Petrology of Granulites from Anakapalle--Evidence for Proterozoic Decompression in the Eastern Ghats, India

Abstract

The granulite complex at Anakapalle, which was metamorphosed at ~1000 Ma, comprises orthopyroxene granulites, leptynite, khondalite, mafic granulites, calc-silicate rock, spinel granulites, and two types of sapphirine granulites-one quartz-bearing and migmatitic and the other devoid of quartz and massive. Reaction textures in conjunction with mineral-chemical data suggest several continuous and discontinuous equilibria in these rocks. In orthopyroxene granulites, dehydration-melting of biotite in the presence of quartz occurred according to the reaction biotite+quartz= garnet (Py 37 )+K-feldspar+orthopyroxene + liquid. Later, this garnet broke down by the reaction garnet (Py 37 )+quartz = orthopyroxene + plagioclase. Subsequently, coronal garnet (Py 30 ) and quartz were produced by the same reaction but proceeding in the opposite direction. In spinel granulites, garnet (Py 42 ) and sillimanite were produced by the breakdown of spinel in the presence of quartz. In the two types of sapphirine granulites, garnet with variable pyrope content broke down according to the reaction garnet = sapphirine + sillimanite + orthopyroxene. The highest pyrope content (59 mol %) was noted in garnets from quartz-free sapphirine granulites compared with the quartz-bearing one (53 mol % pyrope).

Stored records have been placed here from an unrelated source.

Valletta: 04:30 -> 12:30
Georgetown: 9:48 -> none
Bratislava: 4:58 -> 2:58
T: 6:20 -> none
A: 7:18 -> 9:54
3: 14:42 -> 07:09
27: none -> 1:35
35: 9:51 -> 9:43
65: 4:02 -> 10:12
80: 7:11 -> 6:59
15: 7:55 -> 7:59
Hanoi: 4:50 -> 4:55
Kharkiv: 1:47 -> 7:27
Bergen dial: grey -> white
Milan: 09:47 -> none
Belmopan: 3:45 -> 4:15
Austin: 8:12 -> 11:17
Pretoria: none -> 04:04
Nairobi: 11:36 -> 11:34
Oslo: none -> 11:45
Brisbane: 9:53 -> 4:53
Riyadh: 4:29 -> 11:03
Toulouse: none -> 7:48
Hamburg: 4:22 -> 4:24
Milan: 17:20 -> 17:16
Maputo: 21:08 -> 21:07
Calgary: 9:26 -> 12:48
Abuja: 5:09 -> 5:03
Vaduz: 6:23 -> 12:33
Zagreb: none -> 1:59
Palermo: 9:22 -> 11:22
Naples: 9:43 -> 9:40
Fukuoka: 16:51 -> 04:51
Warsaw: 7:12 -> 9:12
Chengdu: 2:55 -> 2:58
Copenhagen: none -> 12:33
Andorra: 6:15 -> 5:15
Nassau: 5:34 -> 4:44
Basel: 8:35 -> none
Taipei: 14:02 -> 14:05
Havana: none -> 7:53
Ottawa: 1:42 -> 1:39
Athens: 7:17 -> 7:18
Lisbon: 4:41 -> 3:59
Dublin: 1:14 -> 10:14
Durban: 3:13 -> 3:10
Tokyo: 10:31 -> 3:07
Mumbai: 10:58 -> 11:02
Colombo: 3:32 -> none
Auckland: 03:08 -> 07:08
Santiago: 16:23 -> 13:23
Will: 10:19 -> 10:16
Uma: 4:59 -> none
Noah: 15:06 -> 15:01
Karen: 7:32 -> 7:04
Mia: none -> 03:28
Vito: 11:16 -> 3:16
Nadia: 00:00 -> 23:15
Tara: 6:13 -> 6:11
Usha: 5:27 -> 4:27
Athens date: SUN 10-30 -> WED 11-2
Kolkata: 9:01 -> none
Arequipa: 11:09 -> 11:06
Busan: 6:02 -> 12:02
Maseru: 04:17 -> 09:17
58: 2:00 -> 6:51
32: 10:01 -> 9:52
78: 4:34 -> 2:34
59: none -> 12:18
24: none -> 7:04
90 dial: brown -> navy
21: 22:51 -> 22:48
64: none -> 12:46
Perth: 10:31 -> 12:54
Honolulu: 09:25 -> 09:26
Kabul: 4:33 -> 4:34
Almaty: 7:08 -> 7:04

The calculated positions of the mineral reactions and diserete P-T points obtained by thermobarometry define a retrograde P-T trajectory during which a steep decompression of ~1.5 kbar from P-T max of 8 kbar and 900 °C was followed by near-isobaric cooling of ~300 °C. During this decompression, garnet with variable pyrope contents in different rocks broke down on intersection with various divariant equilibria. Near-isobaric cooling resulted in the formation of coronal garnet around second-generation orthopyroxene and plagioclase replacing earlier porphyroblastic garnet in orthopyroxene granulites. It has been argued that the deduced P-T trajectory originated in an extensional regime involving either a crust of near-normal thickness of a slightly overthickened crust owing to magmatic underaccretion.